The US dollar slumped on currency markets on Friday as traders betted that the US Federal Reserve would bring a pause to its cycle of interest rate hikes next week.
The euro surged to US$1.2874 around 2100 GMT, up from US$1.2805 late in New York on Thursday.
The single European currency had earlier shot past the US$1.29 mark to reach US$1.2909, its highest level since June 6.
The gains were largely promp-ted by the release of a monthly survey of the US jobs market which revealed that employment growth slowed considerably last month to 113,000 new positions.
Economists had expected nonfarm payrolls growth of 145,000 last month.
The pound leapt to US$1.9086, up from US$1.8880 late on Thursday, after receding from a high of US$1.9109 in earlier trading, its highest level against the dollar in seven months.

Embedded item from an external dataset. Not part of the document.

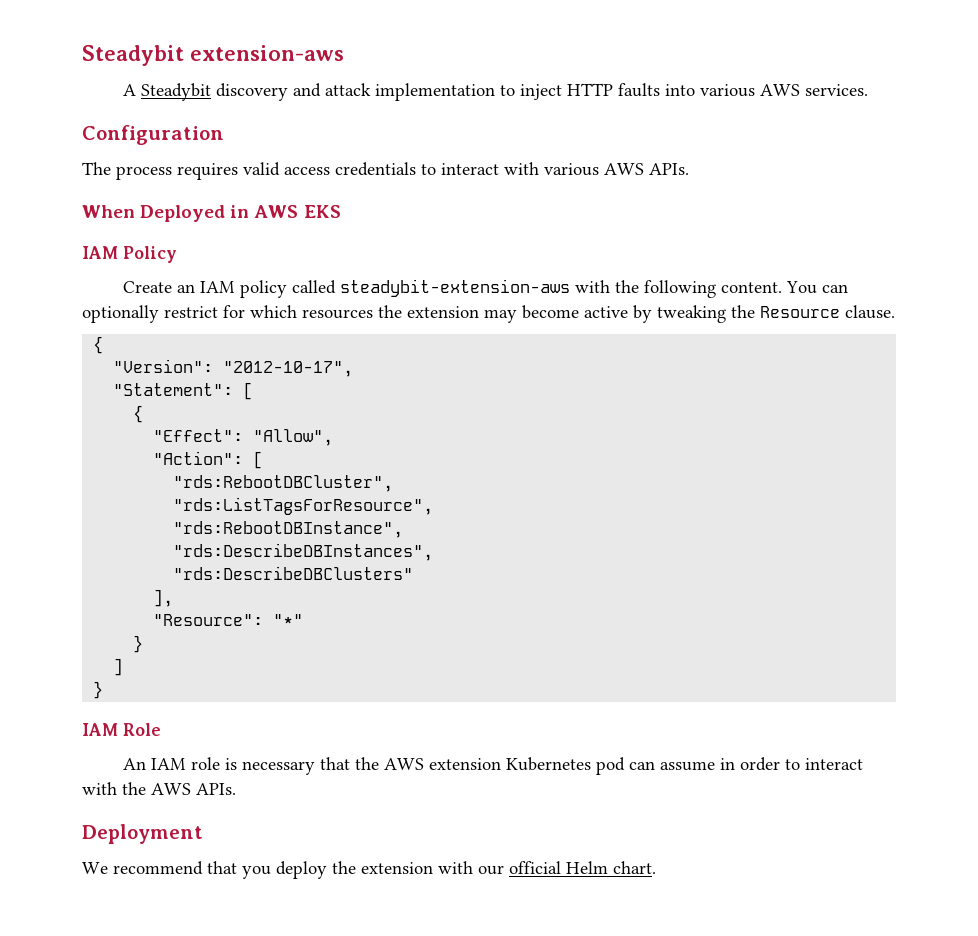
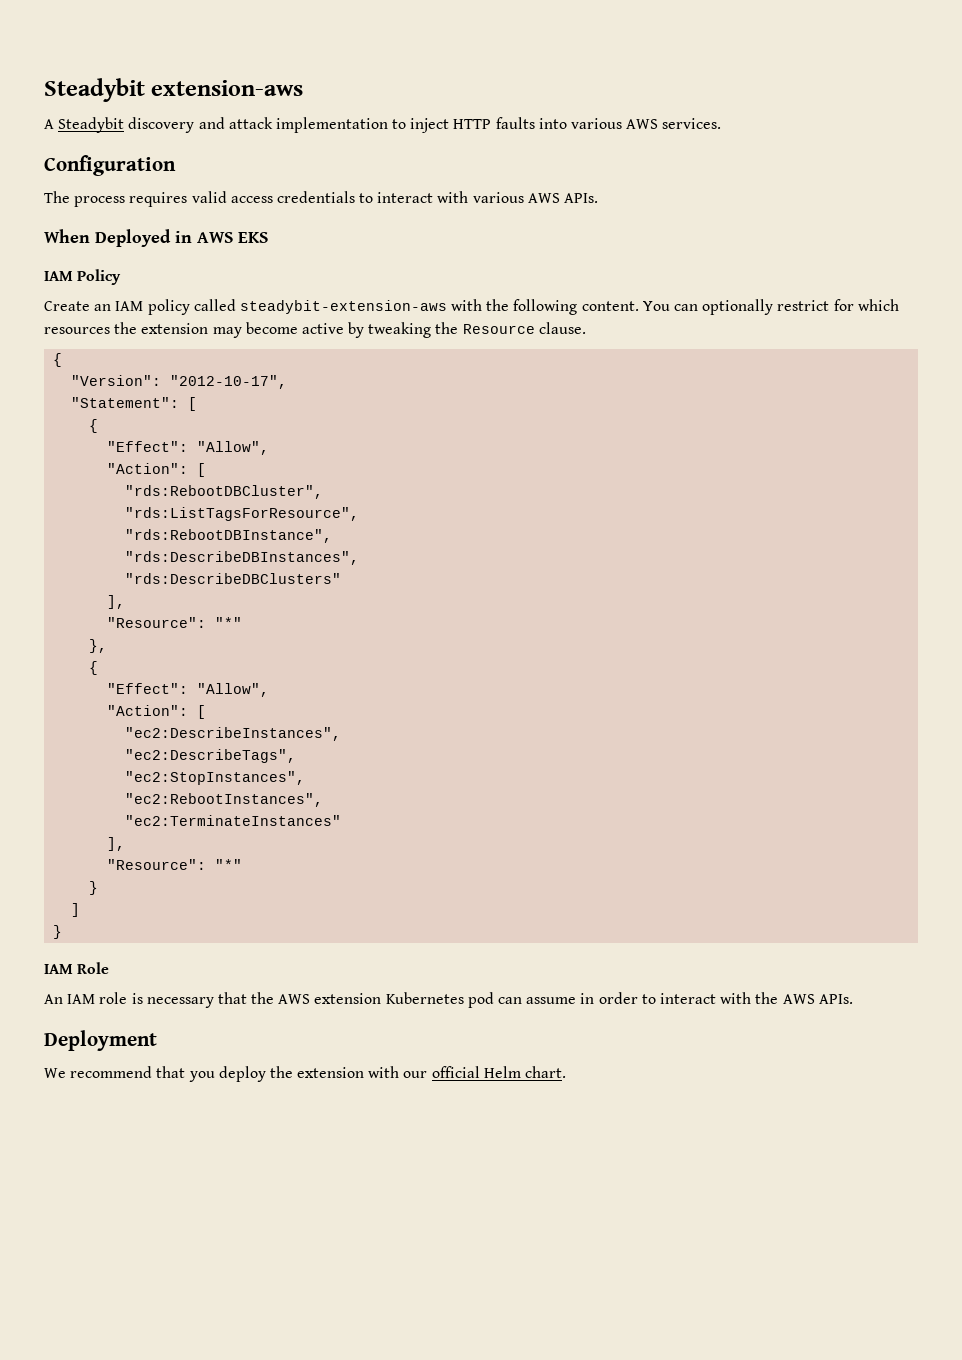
(304, 620) none -> [89,639,108,653] [89,661,99,675] [107,683,270,697] [107,705,207,719] [125,727,342,741] [125,749,297,763] [125,771,306,785] [125,793,324,807] [125,815,342,826] [107,837,126,851] [107,859,243,870] // }, // { // "Effect": "Allow", // "Action": [ // "ec2:DescribeInstances", // "ec2:DescribeTags", // "ec2:StopInstances", // "ec2:RebootInstances", // "ec2:TerminateInstances" // ], // "Resource": "*"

The greenback meanwhile slumped to ?114.43, compared with ?114.97 late on Thursday.
Some traders said the US dollar could weaken further still, especially if the US central bank suspends its rate hiking cycle which has lifted the fed funds rate to 5.25 percent.
The world's largest economy slowed markedly in the second quarter to a growth pace of just 2.5 percent, from the first quarter's red-hot expansion of 5.6 percent.
"The greenback could begin a protracted period of weakness as its primary benefit, an ever-rising interest rate yield, will now disappear from the investment horizon," said Boris Schlossberg of FX Capital Markets.
For foreign investors, the US dollar's appeal wanes if rates fail to rise as returns on their US holdings diminish.
The British pound was still flying high after the Bank of England on Thursday unleashed a surprise hike in interest rates to 4.75 percent.
The European Central Bank also announced a rate hike on Thursday, lifting its "refi" refinancing rate to 3.0 percent.
All eyes are now on the Fed ahead of Tuesday's meeting, but opinion is divided on whether its members will back a rate hike or suspend the recent rate hiking cycle.
"We look for them to leave the rate unchanged for a long period and not just a short-term pause," Societe Generale economist Stephen Gallagher said.
However, SW Bach analyst Peter Cardillo said: "The surprise could be no pause. That could still happen."
At 2100 GMT, the US dollar bought 1.2233 Swiss francs from 1.2308 late on Thursday.